### Your task:
Be exact. Print each record as it stands.

### Extracted material:

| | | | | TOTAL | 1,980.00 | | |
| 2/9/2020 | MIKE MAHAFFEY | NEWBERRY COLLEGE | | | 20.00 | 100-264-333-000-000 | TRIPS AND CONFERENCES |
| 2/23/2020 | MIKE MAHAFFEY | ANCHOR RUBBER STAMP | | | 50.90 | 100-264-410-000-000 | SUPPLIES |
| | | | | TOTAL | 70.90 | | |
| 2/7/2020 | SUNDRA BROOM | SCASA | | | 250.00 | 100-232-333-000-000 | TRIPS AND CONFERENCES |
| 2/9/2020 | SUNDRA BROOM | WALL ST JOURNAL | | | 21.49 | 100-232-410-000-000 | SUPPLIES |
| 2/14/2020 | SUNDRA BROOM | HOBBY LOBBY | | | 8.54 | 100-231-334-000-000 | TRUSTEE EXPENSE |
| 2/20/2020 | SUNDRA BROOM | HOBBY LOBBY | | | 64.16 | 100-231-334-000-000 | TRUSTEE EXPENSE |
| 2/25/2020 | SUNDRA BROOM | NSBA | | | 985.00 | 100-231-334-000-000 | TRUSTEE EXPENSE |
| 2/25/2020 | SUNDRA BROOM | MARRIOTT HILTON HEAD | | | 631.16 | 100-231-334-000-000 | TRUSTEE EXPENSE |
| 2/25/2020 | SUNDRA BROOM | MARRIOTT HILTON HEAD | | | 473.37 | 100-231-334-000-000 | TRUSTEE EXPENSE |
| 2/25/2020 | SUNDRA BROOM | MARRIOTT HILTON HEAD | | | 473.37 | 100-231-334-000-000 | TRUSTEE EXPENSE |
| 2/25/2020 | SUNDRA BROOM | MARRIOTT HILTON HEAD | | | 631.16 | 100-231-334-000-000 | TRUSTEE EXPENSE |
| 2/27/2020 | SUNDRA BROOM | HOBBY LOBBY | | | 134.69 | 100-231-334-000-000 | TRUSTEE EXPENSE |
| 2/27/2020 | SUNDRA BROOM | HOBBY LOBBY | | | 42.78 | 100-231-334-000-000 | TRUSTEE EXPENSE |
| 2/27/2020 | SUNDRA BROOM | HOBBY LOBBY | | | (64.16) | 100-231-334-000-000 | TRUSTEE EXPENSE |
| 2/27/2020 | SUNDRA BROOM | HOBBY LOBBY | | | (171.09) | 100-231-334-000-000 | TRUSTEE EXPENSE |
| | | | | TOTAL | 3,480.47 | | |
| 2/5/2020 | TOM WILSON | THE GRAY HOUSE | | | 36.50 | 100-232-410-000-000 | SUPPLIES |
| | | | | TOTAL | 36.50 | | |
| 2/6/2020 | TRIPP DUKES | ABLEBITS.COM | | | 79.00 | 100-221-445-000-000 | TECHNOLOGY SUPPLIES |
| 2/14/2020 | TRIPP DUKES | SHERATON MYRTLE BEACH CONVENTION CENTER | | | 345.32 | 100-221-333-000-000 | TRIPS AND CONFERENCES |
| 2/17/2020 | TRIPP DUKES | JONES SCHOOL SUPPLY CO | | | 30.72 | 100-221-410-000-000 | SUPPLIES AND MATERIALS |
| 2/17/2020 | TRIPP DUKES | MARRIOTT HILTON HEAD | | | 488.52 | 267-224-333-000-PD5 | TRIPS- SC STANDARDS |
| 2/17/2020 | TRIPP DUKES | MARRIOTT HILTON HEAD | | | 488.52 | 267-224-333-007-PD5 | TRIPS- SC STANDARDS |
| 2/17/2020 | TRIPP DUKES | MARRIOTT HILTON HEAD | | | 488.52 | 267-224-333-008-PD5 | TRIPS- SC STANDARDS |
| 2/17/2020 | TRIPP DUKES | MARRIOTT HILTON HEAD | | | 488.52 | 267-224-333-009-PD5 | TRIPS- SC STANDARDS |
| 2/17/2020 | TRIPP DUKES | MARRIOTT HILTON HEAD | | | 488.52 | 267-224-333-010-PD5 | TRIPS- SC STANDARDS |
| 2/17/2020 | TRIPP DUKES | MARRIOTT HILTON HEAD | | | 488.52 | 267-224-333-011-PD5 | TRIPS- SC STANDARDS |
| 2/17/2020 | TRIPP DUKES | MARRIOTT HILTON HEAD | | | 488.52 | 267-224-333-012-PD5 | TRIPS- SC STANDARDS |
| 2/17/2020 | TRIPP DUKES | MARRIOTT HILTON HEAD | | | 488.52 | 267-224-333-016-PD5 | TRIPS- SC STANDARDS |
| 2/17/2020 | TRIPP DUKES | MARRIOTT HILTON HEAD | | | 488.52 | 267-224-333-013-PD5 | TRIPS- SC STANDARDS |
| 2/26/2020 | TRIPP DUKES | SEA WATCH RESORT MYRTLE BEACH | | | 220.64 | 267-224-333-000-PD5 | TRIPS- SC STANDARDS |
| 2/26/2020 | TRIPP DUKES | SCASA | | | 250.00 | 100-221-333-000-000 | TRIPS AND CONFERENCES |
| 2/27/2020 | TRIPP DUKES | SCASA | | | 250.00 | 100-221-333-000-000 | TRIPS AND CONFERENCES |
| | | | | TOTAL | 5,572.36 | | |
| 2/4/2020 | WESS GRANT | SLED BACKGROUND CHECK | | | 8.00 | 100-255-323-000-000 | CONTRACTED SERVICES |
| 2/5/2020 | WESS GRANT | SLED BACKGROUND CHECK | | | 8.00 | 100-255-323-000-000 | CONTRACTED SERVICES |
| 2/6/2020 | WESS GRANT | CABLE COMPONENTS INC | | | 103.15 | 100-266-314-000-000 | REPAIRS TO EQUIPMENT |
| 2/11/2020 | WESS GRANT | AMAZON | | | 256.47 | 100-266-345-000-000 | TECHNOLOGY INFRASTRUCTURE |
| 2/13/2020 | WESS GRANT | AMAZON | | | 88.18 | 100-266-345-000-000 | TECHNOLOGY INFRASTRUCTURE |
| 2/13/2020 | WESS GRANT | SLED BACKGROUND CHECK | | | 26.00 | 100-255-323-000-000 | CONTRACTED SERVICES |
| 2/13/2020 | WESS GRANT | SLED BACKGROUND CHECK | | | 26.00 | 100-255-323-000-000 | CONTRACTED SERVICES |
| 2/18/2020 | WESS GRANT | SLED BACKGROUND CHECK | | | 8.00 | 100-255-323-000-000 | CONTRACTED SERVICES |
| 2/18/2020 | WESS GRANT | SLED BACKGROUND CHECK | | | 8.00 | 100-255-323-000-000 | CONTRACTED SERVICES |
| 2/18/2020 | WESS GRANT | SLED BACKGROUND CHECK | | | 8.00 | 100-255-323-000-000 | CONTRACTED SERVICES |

### Answer below:
| | | | | TOTAL | 1,980.00 | | |
| 2/9/2020 | MIKE MAHAFFEY | NEWBERRY COLLEGE | | | 20.00 | 100-264-333-000-000 | TRIPS AND CONFERENCES |
| 2/23/2020 | MIKE MAHAFFEY | ANCHOR RUBBER STAMP | | | 50.90 | 100-264-410-000-000 | SUPPLIES |
| | | | | TOTAL | 70.90 | | |
| 2/7/2020 | SUNDRA BROOM | SCASA | | | 250.00 | 100-232-333-000-000 | TRIPS AND CONFERENCES |
| 2/9/2020 | SUNDRA BROOM | WALL ST JOURNAL | | | 21.49 | 100-232-410-000-000 | SUPPLIES |
| 2/14/2020 | SUNDRA BROOM | HOBBY LOBBY | | | 8.54 | 100-231-334-000-000 | TRUSTEE EXPENSE |
| 2/20/2020 | SUNDRA BROOM | HOBBY LOBBY | | | 64.16 | 100-231-334-000-000 | TRUSTEE EXPENSE |
| 2/25/2020 | SUNDRA BROOM | NSBA | | | 985.00 | 100-231-334-000-000 | TRUSTEE EXPENSE |
| 2/25/2020 | SUNDRA BROOM | MARRIOTT HILTON HEAD | | | 631.16 | 100-231-334-000-000 | TRUSTEE EXPENSE |
| 2/25/2020 | SUNDRA BROOM | MARRIOTT HILTON HEAD | | | 473.37 | 100-231-334-000-000 | TRUSTEE EXPENSE |
| 2/25/2020 | SUNDRA BROOM | MARRIOTT HILTON HEAD | | | 473.37 | 100-231-334-000-000 | TRUSTEE EXPENSE |
| 2/25/2020 | SUNDRA BROOM | MARRIOTT HILTON HEAD | | | 631.16 | 100-231-334-000-000 | TRUSTEE EXPENSE |
| 2/27/2020 | SUNDRA BROOM | HOBBY LOBBY | | | 134.69 | 100-231-334-000-000 | TRUSTEE EXPENSE |
| 2/27/2020 | SUNDRA BROOM | HOBBY LOBBY | | | 42.78 | 100-231-334-000-000 | TRUSTEE EXPENSE |
| 2/27/2020 | SUNDRA BROOM | HOBBY LOBBY | | | (64.16) | 100-231-334-000-000 | TRUSTEE EXPENSE |
| 2/27/2020 | SUNDRA BROOM | HOBBY LOBBY | | | (171.09) | 100-231-334-000-000 | TRUSTEE EXPENSE |
| | | | | TOTAL | 3,480.47 | | |
| 2/5/2020 | TOM WILSON | THE GRAY HOUSE | | | 36.50 | 100-232-410-000-000 | SUPPLIES |
| | | | | TOTAL | 36.50 | | |
| 2/6/2020 | TRIPP DUKES | ABLEBITS.COM | | | 79.00 | 100-221-445-000-000 | TECHNOLOGY SUPPLIES |
| 2/14/2020 | TRIPP DUKES | SHERATON MYRTLE BEACH CONVENTION CENTER | | | 345.32 | 100-221-333-000-000 | TRIPS AND CONFERENCES |
| 2/17/2020 | TRIPP DUKES | JONES SCHOOL SUPPLY CO | | | 30.72 | 100-221-410-000-000 | SUPPLIES AND MATERIALS |
| 2/17/2020 | TRIPP DUKES | MARRIOTT HILTON HEAD | | | 488.52 | 267-224-333-000-PD5 | TRIPS- SC STANDARDS |
| 2/17/2020 | TRIPP DUKES | MARRIOTT HILTON HEAD | | | 488.52 | 267-224-333-007-PD5 | TRIPS- SC STANDARDS |
| 2/17/2020 | TRIPP DUKES | MARRIOTT HILTON HEAD | | | 488.52 | 267-224-333-008-PD5 | TRIPS- SC STANDARDS |
| 2/17/2020 | TRIPP DUKES | MARRIOTT HILTON HEAD | | | 488.52 | 267-224-333-009-PD5 | TRIPS- SC STANDARDS |
| 2/17/2020 | TRIPP DUKES | MARRIOTT HILTON HEAD | | | 488.52 | 267-224-333-010-PD5 | TRIPS- SC STANDARDS |
| 2/17/2020 | TRIPP DUKES | MARRIOTT HILTON HEAD | | | 488.52 | 267-224-333-011-PD5 | TRIPS- SC STANDARDS |
| 2/17/2020 | TRIPP DUKES | MARRIOTT HILTON HEAD | | | 488.52 | 267-224-333-012-PD5 | TRIPS- SC STANDARDS |
| 2/17/2020 | TRIPP DUKES | MARRIOTT HILTON HEAD | | | 488.52 | 267-224-333-016-PD5 | TRIPS- SC STANDARDS |
| 2/17/2020 | TRIPP DUKES | MARRIOTT HILTON HEAD | | | 488.52 | 267-224-333-013-PD5 | TRIPS- SC STANDARDS |
| 2/26/2020 | TRIPP DUKES | SEA WATCH RESORT MYRTLE BEACH | | | 220.64 | 267-224-333-000-PD5 | TRIPS- SC STANDARDS |
| 2/26/2020 | TRIPP DUKES | SCASA | | | 250.00 | 100-221-333-000-000 | TRIPS AND CONFERENCES |
| 2/27/2020 | TRIPP DUKES | SCASA | | | 250.00 | 100-221-333-000-000 | TRIPS AND CONFERENCES |
| | | | | TOTAL | 5,572.36 | | |
| 2/4/2020 | WESS GRANT | SLED BACKGROUND CHECK | | | 8.00 | 100-255-323-000-000 | CONTRACTED SERVICES |
| 2/5/2020 | WESS GRANT | SLED BACKGROUND CHECK | | | 8.00 | 100-255-323-000-000 | CONTRACTED SERVICES |
| 2/6/2020 | WESS GRANT | CABLE COMPONENTS INC | | | 103.15 | 100-266-314-000-000 | REPAIRS TO EQUIPMENT |
| 2/11/2020 | WESS GRANT | AMAZON | | | 256.47 | 100-266-345-000-000 | TECHNOLOGY INFRASTRUCTURE |
| 2/13/2020 | WESS GRANT | AMAZON | | | 88.18 | 100-266-345-000-000 | TECHNOLOGY INFRASTRUCTURE |
| 2/13/2020 | WESS GRANT | SLED BACKGROUND CHECK | | | 26.00 | 100-255-323-000-000 | CONTRACTED SERVICES |
| 2/13/2020 | WESS GRANT | SLED BACKGROUND CHECK | | | 26.00 | 100-255-323-000-000 | CONTRACTED SERVICES |
| 2/18/2020 | WESS GRANT | SLED BACKGROUND CHECK | | | 8.00 | 100-255-323-000-000 | CONTRACTED SERVICES |
| 2/18/2020 | WESS GRANT | SLED BACKGROUND CHECK | | | 8.00 | 100-255-323-000-000 | CONTRACTED SERVICES |
| 2/18/2020 | WESS GRANT | SLED BACKGROUND CHECK | | | 8.00 | 100-255-323-000-000 | CONTRACTED SERVICES |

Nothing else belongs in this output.